Толчок загибал в ворота Гостиного двора, и здесь, в стороне, под стеной, старый сумасшедший еврей Попка Именитов, бородатый, в русской рубахе навыпуск, с румяным круглым лицом, строил огромный деревянный велосипед, на котором собирался поехать в обетованные места. Он строил его весело, сияя детскими, навыкате голубыми глазами, и маленький Костя подолгу смотрел, как, напевая, он что-то подтягивал и подкручивал... Колеса, спицы, седло — все было деревянное, к железу он относился с презрением. Костя случайно оказался на толчке, когда работа была закончена. Причесанный, в подпоясанной рубахе, Попка громко прочитал какую-то молитву, сел на велосипед и отправился в свой путь. Велосипед съехал со взгорья и развалился. И с острым, болезненным чувством смотрел Костя, как гогочущие босяки мигом растащили его по частям, как, отойдя в сторону, молча смотрел на них сумасшедший и вдруг упал на землю, обхватив голову руками. Костя помог ему, довел до дому.
Что было для него в этой запомнившейся на всю жизнь истории? Неужели он верил, что придет время, когда старый городской сумасшедший доедет на своем велосипеде до обетованных мест? Нет, конечно, нет: в близких дружеских отношениях между Лавровым и Карновским этот «деревянный велосипед» был синонимом независимого от действительности стремления настоять на своем.
Семья была большая, каждая копейка высчитывалась, записывалась. Керосин полагалось расходовать не больше чем по бутылке в неделю, а когда однажды отец застал его читающим в постели при свете огарка, он бросил книгу в печку, а его, полуголого, выгнал на двор зимой.
В доме и полулавке был порядок, по воскресеньям выстаивали в Николо-Гостинодворской церкви полную службу, пост соблюдался строгий, но раза два в месяц отец запивал — и тогда все были виноваты, а больше всех семья и соседи. Соседей он ненавидел. И ничего не переменилось, когда он умер в 1899 году. Напротив, «как при отце» стало мерилом, хотя при отце жили в унижении, в постоянном страхе.
Костя кончил городское четырехклассовое училище и поступил в контору мыловаренного завода братьев Крестовниковых, где уже работали два его старших брата. Младший, Петр, бегал в приказчиках, а Леонид сидел в бухгалтерии «на высоком стуле».

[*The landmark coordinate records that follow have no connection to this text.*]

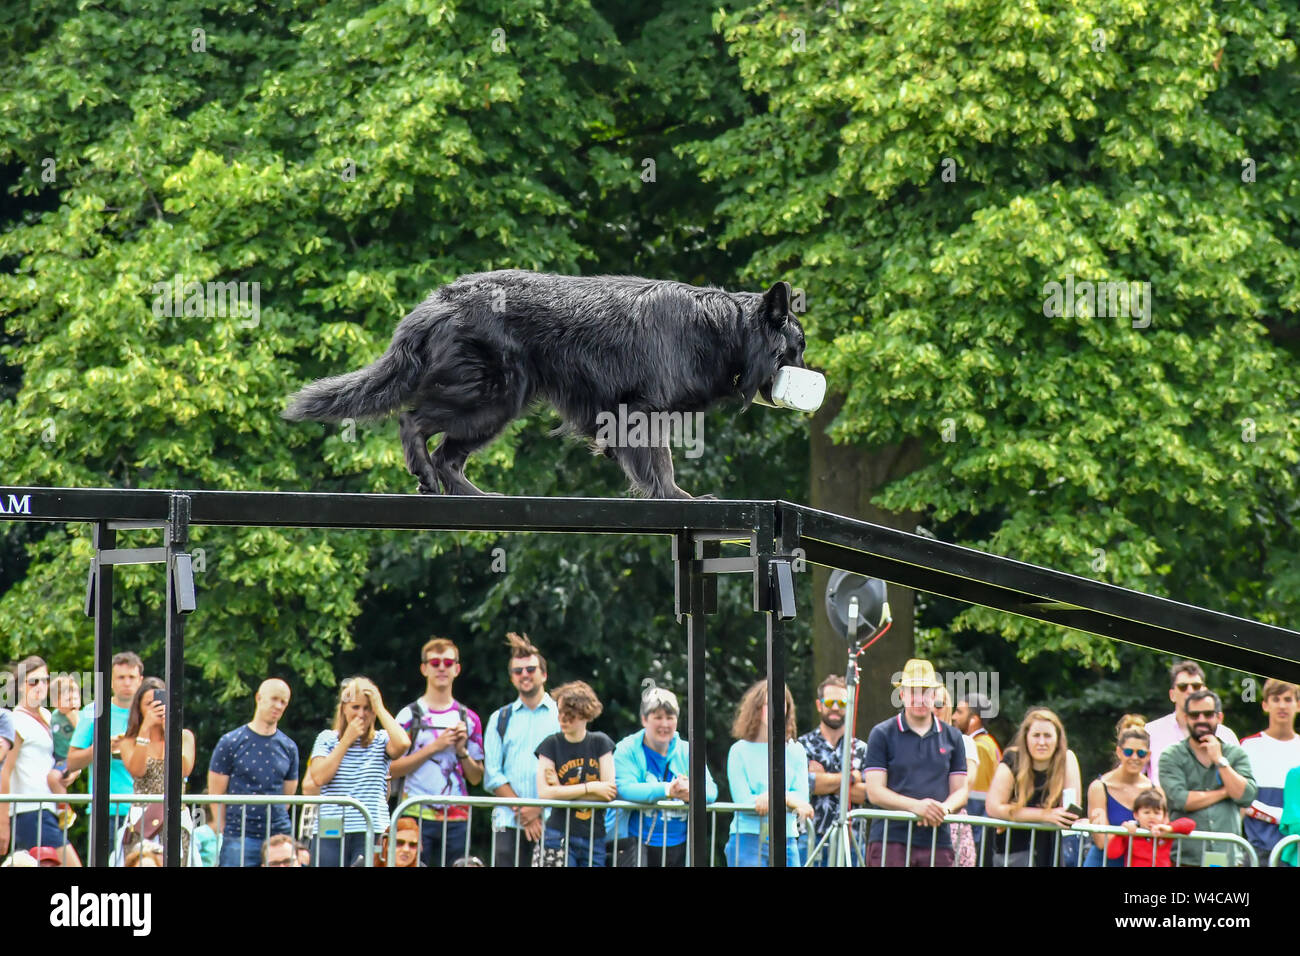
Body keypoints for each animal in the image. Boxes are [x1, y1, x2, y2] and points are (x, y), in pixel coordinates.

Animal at [287, 267, 800, 496]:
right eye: (799, 346)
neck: (721, 328)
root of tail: (440, 300)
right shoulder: (640, 411)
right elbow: (660, 463)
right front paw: (675, 497)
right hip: (492, 399)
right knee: (414, 422)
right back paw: (427, 476)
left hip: (493, 407)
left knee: (449, 455)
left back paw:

Братья жили в Плетенях, рядом с Татарской слободой, у бабушки Матрены Вавиловны, и каждому из них она готовила отдельно. Костя, получавший 15 рублей в месяц, не мог тягаться с Леонидом, а Леонид — с Петром. Так случалось, что Костя ел суп на «Петином мясе», а кашу — на «Лёнином сале».
Здесь было не то, что на Большой Проломной, — зелено, свежо! В отгороженной части двора был маленький сад — две анисовки, пудовка и китайка, куст крыжовника и строчка малины.

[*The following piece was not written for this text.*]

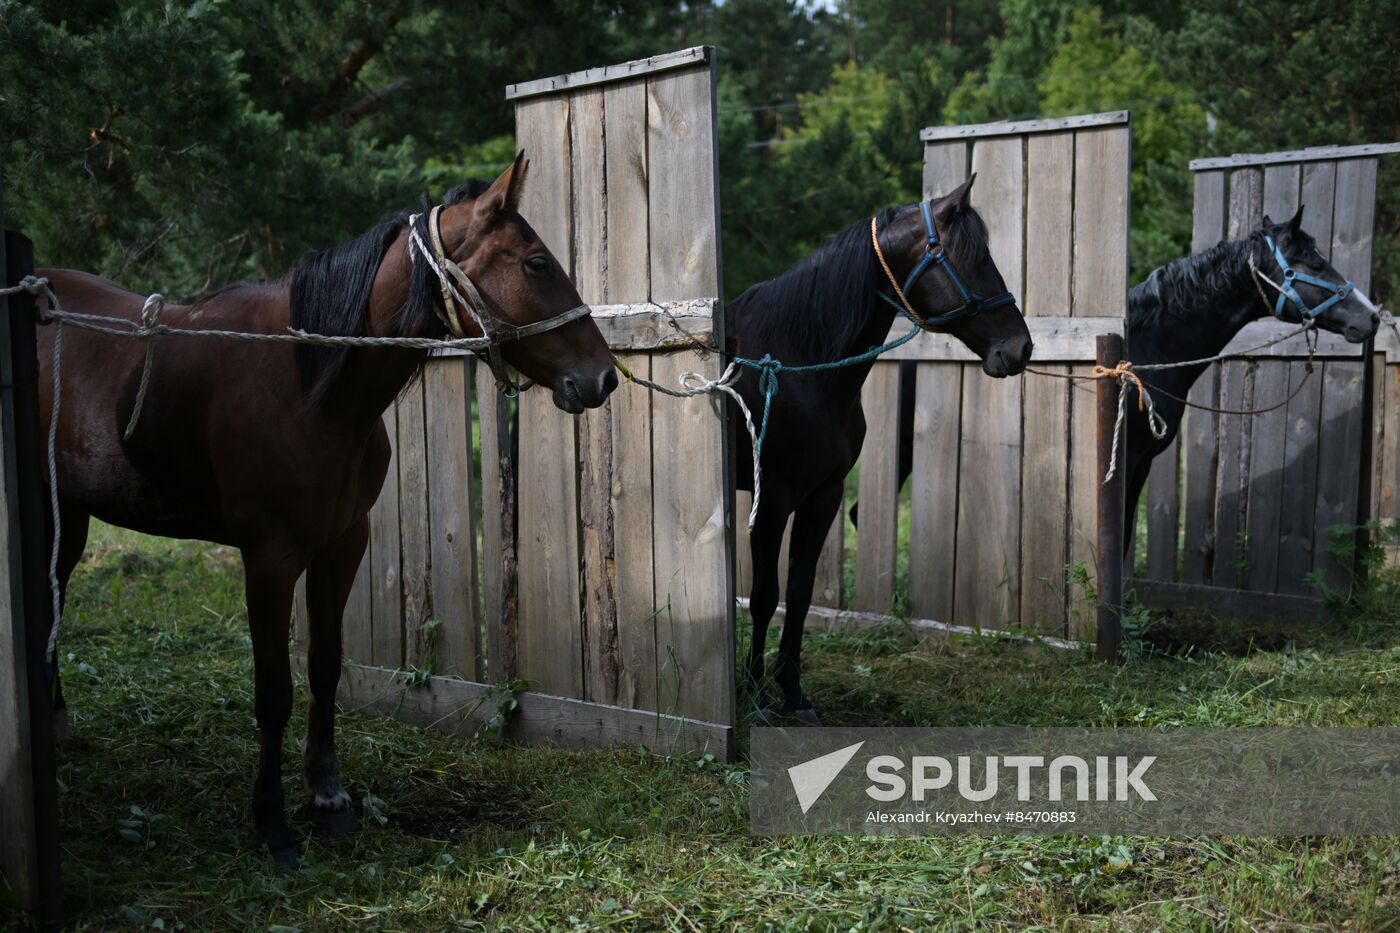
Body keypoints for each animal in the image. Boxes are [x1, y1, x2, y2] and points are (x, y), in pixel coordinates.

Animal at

Зимой, просыпаясь, Костя слышал, как бабушка в одном платье, повязав голову теплым платком, отгребает снег от калитки, — так начинался день, который он проводил в конторе завода, записывая в расчетную книгу заработки рабочих за две недели. Кончался день чтением — он увлекся им еще в приходском училище. Он читал, а бабушка грея спину у печки, жаловалась, что легкие у нее в «бураке» оторвались и болтаются.